RECORDS SHOWN: Begin

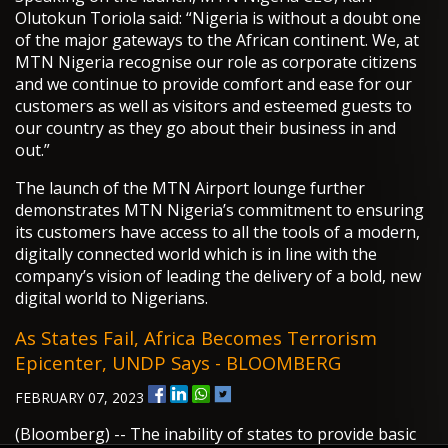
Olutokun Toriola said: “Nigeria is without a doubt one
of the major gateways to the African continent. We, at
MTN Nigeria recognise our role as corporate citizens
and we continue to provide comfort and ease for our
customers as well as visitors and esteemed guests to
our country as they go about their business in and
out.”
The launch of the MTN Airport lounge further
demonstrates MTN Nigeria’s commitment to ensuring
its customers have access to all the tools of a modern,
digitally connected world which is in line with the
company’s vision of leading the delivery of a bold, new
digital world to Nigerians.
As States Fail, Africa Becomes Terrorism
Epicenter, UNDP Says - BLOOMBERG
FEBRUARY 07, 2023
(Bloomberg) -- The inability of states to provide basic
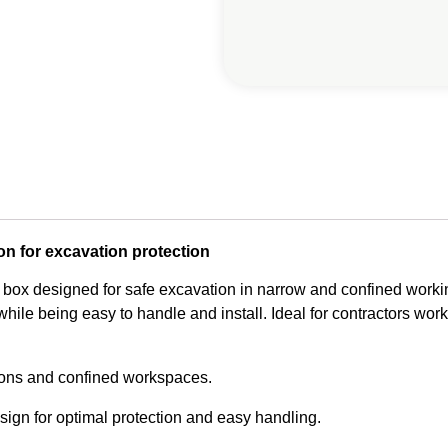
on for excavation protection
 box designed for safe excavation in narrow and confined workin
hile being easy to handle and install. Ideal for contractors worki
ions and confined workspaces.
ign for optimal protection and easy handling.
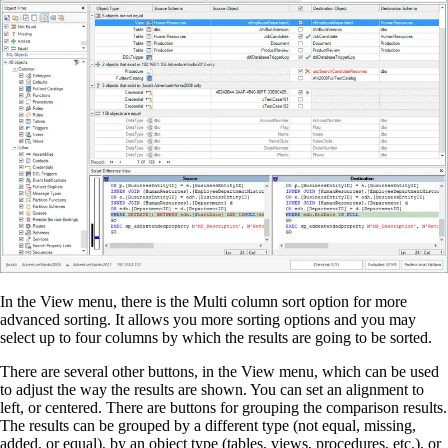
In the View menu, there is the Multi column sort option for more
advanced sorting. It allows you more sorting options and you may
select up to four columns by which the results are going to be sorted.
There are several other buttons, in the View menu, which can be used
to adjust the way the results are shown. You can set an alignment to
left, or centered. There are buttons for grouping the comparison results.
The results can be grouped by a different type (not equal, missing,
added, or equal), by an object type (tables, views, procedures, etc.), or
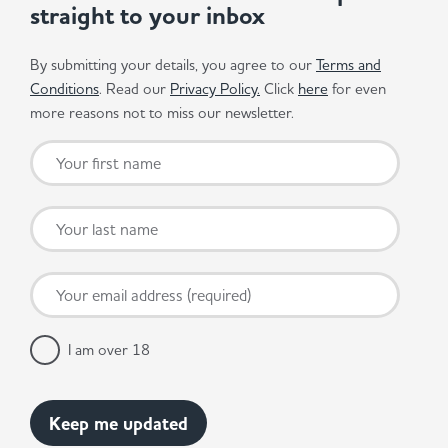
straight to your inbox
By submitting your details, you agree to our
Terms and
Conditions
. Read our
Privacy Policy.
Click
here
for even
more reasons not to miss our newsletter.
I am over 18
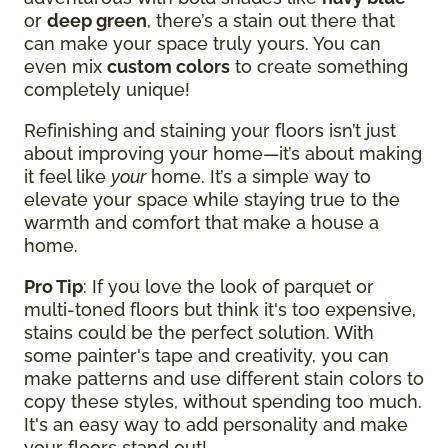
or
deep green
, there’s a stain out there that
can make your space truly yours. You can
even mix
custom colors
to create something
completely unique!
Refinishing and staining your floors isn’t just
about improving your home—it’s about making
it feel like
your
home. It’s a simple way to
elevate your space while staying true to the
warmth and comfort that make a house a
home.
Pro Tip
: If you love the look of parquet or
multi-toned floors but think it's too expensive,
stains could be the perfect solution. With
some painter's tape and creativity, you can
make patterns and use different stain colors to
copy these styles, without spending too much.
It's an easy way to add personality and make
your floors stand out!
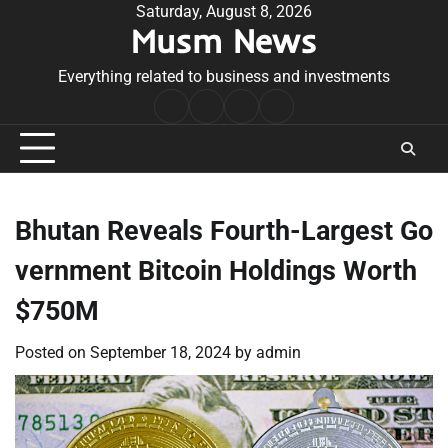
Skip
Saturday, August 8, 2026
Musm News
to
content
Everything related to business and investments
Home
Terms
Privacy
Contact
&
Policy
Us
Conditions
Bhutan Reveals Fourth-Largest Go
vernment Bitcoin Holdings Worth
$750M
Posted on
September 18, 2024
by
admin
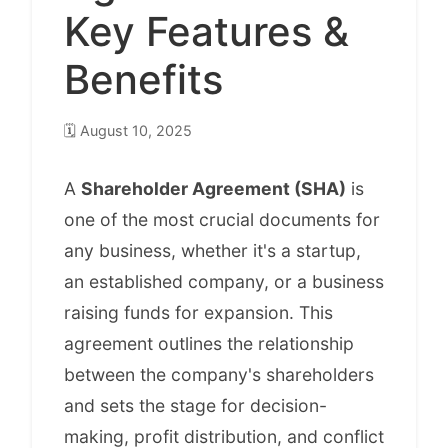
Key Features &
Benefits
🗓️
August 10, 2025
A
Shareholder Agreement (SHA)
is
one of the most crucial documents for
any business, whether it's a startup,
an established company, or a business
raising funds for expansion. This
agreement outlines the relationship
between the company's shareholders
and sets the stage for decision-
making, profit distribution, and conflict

RECORDS SHOWN: End

PROBLEM STATEMENT: An exact restatement of the entries above is needed; no picture may appear in it.

RESPONSE BOX:
Olutokun Toriola said: “Nigeria is without a doubt one
of the major gateways to the African continent. We, at
MTN Nigeria recognise our role as corporate citizens
and we continue to provide comfort and ease for our
customers as well as visitors and esteemed guests to
our country as they go about their business in and
out.”
The launch of the MTN Airport lounge further
demonstrates MTN Nigeria’s commitment to ensuring
its customers have access to all the tools of a modern,
digitally connected world which is in line with the
company’s vision of leading the delivery of a bold, new
digital world to Nigerians.
As States Fail, Africa Becomes Terrorism
Epicenter, UNDP Says - BLOOMBERG
FEBRUARY 07, 2023
(Bloomberg) -- The inability of states to provide basic
on for excavation protection
 box designed for safe excavation in narrow and confined workin
hile being easy to handle and install. Ideal for contractors worki
ions and confined workspaces.
ign for optimal protection and easy handling.
In the View menu, there is the Multi column sort option for more
advanced sorting. It allows you more sorting options and you may
select up to four columns by which the results are going to be sorted.
There are several other buttons, in the View menu, which can be used
to adjust the way the results are shown. You can set an alignment to
left, or centered. There are buttons for grouping the comparison results.
The results can be grouped by a different type (not equal, missing,
added, or equal), by an object type (tables, views, procedures, etc.), or
straight to your inbox
By submitting your details, you agree to our
Terms and
Conditions
. Read our
Privacy Policy.
Click
here
for even
more reasons not to miss our newsletter.
I am over 18
or
deep green
, there’s a stain out there that
can make your space truly yours. You can
even mix
custom colors
to create something
completely unique!
Refinishing and staining your floors isn’t just
about improving your home—it’s about making
it feel like
your
home. It’s a simple way to
elevate your space while staying true to the
warmth and comfort that make a house a
home.
Pro Tip
: If you love the look of parquet or
multi-toned floors but think it's too expensive,
stains could be the perfect solution. With
some painter's tape and creativity, you can
make patterns and use different stain colors to
copy these styles, without spending too much.
It's an easy way to add personality and make
your floors stand out!
Skip
Saturday, August 8, 2026
Musm News
to
content
Everything related to business and investments
Home
Terms
Privacy
Contact
&
Policy
Us
Conditions
Bhutan Reveals Fourth-Largest Go
vernment Bitcoin Holdings Worth
$750M
Posted on
September 18, 2024
by
admin
Key Features &
Benefits
🗓️
August 10, 2025
A
Shareholder Agreement (SHA)
is
one of the most crucial documents for
any business, whether it's a startup,
an established company, or a business
raising funds for expansion. This
agreement outlines the relationship
between the company's shareholders
and sets the stage for decision-
making, profit distribution, and conflict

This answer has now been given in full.